Milanović’s article is a case study in what I’ve started to call Not Me, Though criticism — a line of rhetoric that’s become more and more common in attacks on the left. Not Me Though criticism is when you make a case against the Left that would seem, on the merits, to apply to yourself as well; but it proceeds, without explanation, as if it does not. Logically this is just a type of special pleading, but Not Me Though criticism has three distinctive features:
It relies on the assumption that people ordinarily do not criticize themselves, especially when the criticism is ungenerous or ferocious.
It is self-aggrandizing inasmuch as it implicitly positions the critic as a unique exception to the rule.
It flatters its audience by implying that if they agree with the critique, they are exceptional too — and in this way encourages them to exclude themselves from references to “the left.”
Unherd provides the perfect audience for this kind of criticism: it aims “to push back against the herd mentality,” but it almost always does so by punching left.

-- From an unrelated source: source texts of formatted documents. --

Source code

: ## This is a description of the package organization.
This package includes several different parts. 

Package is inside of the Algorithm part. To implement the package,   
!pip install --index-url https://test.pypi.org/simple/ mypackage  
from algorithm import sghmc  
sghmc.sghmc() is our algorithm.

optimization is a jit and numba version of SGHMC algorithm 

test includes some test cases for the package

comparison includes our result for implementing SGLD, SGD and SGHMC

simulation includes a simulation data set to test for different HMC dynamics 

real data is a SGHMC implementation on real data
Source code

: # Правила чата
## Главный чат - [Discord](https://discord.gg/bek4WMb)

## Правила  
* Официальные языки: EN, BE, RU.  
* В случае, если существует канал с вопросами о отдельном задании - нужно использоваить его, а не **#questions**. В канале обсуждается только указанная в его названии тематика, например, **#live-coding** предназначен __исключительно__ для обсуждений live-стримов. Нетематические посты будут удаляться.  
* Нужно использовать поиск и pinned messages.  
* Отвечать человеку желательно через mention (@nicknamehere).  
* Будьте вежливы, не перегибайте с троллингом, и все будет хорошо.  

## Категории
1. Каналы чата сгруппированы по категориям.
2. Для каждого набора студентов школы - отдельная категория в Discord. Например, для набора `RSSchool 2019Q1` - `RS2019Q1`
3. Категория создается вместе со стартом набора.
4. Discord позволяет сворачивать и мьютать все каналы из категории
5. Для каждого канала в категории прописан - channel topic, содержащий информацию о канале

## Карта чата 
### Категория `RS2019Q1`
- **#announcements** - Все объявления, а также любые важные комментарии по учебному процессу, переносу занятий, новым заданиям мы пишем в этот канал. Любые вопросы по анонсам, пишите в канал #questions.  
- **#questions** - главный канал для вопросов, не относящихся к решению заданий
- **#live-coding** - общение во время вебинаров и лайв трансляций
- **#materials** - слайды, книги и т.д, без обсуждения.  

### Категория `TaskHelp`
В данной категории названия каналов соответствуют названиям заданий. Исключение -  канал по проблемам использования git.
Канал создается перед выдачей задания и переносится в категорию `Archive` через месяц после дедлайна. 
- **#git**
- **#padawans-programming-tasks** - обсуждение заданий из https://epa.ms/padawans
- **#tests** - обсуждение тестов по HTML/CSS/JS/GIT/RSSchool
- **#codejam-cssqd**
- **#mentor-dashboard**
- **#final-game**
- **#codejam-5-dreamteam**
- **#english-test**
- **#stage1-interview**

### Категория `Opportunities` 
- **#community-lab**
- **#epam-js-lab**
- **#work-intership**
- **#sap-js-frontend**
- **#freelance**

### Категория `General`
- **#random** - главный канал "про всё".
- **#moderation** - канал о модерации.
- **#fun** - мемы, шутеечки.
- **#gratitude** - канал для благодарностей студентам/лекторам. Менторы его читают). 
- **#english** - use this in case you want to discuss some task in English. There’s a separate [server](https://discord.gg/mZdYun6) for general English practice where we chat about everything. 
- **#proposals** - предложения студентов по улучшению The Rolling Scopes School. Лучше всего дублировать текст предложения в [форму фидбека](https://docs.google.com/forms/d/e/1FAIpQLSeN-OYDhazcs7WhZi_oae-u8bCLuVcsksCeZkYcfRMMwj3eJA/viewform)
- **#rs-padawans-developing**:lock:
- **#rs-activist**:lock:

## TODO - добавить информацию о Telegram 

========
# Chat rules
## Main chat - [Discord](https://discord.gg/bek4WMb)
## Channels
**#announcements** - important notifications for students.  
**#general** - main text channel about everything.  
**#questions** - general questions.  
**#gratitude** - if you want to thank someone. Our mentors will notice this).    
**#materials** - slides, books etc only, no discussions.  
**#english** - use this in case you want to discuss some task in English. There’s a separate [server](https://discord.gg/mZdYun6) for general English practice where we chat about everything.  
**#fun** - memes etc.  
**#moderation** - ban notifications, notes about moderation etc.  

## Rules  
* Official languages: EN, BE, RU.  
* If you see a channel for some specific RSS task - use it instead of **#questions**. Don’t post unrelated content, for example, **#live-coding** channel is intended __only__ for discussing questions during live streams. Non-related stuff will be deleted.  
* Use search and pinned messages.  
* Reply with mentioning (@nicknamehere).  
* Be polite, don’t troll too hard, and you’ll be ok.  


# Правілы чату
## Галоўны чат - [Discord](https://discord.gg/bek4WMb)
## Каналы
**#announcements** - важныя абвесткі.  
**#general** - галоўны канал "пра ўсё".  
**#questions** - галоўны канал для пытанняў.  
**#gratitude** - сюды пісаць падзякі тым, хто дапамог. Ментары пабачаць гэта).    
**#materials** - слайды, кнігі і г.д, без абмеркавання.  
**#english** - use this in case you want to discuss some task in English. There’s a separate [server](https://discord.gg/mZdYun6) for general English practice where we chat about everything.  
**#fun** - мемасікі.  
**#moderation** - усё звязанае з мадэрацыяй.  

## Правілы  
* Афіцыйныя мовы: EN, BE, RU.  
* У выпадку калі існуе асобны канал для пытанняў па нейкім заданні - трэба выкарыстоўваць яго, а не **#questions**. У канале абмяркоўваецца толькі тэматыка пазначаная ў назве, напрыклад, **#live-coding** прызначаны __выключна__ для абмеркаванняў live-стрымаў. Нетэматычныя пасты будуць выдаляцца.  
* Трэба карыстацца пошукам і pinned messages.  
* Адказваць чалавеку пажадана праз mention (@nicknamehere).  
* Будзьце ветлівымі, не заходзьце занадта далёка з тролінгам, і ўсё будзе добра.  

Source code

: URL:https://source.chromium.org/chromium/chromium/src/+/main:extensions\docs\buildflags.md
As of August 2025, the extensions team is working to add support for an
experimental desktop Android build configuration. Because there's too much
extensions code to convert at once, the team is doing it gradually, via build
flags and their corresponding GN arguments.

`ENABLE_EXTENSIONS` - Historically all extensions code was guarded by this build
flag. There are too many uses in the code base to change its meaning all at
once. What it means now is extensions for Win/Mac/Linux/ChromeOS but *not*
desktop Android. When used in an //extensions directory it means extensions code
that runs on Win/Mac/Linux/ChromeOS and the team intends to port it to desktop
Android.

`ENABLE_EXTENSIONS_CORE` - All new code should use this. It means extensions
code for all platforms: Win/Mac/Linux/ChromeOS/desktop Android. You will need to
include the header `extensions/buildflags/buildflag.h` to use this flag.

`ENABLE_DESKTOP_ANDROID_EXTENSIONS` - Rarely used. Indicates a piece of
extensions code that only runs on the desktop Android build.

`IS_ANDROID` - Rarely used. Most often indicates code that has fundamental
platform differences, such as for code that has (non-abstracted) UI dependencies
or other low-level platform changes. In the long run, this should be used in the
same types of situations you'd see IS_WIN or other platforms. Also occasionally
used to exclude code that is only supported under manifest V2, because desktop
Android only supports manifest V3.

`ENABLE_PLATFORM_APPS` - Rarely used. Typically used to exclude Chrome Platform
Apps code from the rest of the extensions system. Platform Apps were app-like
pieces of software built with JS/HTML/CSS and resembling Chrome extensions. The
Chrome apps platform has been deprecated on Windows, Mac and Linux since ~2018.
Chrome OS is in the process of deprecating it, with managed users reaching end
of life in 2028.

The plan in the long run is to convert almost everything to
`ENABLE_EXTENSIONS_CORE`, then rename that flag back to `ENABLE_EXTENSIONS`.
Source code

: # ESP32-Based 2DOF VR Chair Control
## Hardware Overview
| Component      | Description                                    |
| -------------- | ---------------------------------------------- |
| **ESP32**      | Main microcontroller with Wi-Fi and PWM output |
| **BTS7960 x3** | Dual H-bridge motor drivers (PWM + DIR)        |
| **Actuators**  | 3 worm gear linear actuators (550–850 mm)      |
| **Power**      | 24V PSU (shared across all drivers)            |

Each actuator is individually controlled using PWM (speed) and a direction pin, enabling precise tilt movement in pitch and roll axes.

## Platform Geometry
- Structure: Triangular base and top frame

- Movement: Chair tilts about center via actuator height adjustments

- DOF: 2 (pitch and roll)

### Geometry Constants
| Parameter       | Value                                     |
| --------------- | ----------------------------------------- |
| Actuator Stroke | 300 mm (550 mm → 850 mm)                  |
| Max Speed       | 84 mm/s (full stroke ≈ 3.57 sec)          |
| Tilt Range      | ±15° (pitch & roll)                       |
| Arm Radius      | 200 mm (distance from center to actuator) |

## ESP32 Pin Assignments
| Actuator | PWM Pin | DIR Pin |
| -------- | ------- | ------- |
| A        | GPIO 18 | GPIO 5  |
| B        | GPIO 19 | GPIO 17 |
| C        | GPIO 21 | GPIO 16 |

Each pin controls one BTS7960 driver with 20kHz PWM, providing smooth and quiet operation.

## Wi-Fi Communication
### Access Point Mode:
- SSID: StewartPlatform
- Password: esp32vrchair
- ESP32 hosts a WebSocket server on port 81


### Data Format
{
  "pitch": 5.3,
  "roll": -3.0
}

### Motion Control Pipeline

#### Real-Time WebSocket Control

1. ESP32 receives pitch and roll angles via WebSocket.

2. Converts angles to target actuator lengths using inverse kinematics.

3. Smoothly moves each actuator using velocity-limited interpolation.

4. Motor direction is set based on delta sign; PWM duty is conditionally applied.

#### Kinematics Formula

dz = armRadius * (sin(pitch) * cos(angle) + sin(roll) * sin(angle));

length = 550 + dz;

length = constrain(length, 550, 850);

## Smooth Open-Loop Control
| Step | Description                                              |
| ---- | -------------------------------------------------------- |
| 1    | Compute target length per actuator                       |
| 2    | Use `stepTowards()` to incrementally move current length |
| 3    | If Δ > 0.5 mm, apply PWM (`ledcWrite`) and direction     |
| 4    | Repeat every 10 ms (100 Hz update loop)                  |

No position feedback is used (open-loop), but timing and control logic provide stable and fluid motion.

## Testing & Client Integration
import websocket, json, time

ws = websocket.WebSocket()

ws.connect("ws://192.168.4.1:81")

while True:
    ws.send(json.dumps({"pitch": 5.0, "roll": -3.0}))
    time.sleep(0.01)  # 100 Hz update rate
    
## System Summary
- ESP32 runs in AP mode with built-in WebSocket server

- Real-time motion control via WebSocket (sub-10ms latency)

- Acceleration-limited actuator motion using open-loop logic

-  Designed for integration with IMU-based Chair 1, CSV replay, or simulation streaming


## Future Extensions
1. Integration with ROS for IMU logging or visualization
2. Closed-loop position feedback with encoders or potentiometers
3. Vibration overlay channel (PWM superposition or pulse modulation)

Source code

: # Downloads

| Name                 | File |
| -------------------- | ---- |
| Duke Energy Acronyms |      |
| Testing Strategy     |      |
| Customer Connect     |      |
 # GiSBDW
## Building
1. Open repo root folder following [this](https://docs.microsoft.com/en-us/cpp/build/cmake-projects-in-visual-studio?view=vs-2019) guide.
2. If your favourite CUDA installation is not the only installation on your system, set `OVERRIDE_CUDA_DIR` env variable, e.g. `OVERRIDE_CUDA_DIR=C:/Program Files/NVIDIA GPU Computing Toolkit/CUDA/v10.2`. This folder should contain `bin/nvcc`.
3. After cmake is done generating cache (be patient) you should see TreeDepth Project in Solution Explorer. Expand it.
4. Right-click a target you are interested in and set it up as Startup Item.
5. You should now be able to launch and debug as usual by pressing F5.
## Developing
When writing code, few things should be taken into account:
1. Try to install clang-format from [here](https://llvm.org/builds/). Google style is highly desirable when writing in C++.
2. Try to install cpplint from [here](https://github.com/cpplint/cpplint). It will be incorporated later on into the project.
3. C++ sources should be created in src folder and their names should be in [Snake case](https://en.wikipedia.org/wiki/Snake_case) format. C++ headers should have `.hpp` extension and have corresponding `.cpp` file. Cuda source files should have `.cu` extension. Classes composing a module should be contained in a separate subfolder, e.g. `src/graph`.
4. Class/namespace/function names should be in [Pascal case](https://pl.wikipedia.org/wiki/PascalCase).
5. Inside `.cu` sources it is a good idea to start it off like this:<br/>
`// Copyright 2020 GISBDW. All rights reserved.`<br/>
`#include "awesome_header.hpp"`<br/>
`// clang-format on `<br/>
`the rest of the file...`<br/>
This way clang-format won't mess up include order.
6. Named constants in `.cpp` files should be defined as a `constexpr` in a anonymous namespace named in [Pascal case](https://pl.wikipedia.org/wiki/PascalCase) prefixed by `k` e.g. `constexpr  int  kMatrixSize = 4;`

Indeed, Not Me Though criticism seems to be the price of admission for leftists who want to write for pseudo-independent publications like Unherd and Compact; you can make substantively left arguments, but only if they are mobilized as a critique against a generalized left, and only if you present yourself as an exception.
It’s hard to say when Milanović feels the need to frame his argument with Not Me Though rhetoric, but the response to it straightforward. While his nuanced reading of Marx is correct, he provides no real evidence that Marx’s champions on the left tend to disagree with it. As far as I can tell, the sort of leftists who object to the abolition of private property are the sort of leftists who are likely to distance themselves from Marx as well. If Milanović thinks otherwise, his work is still ahead of him.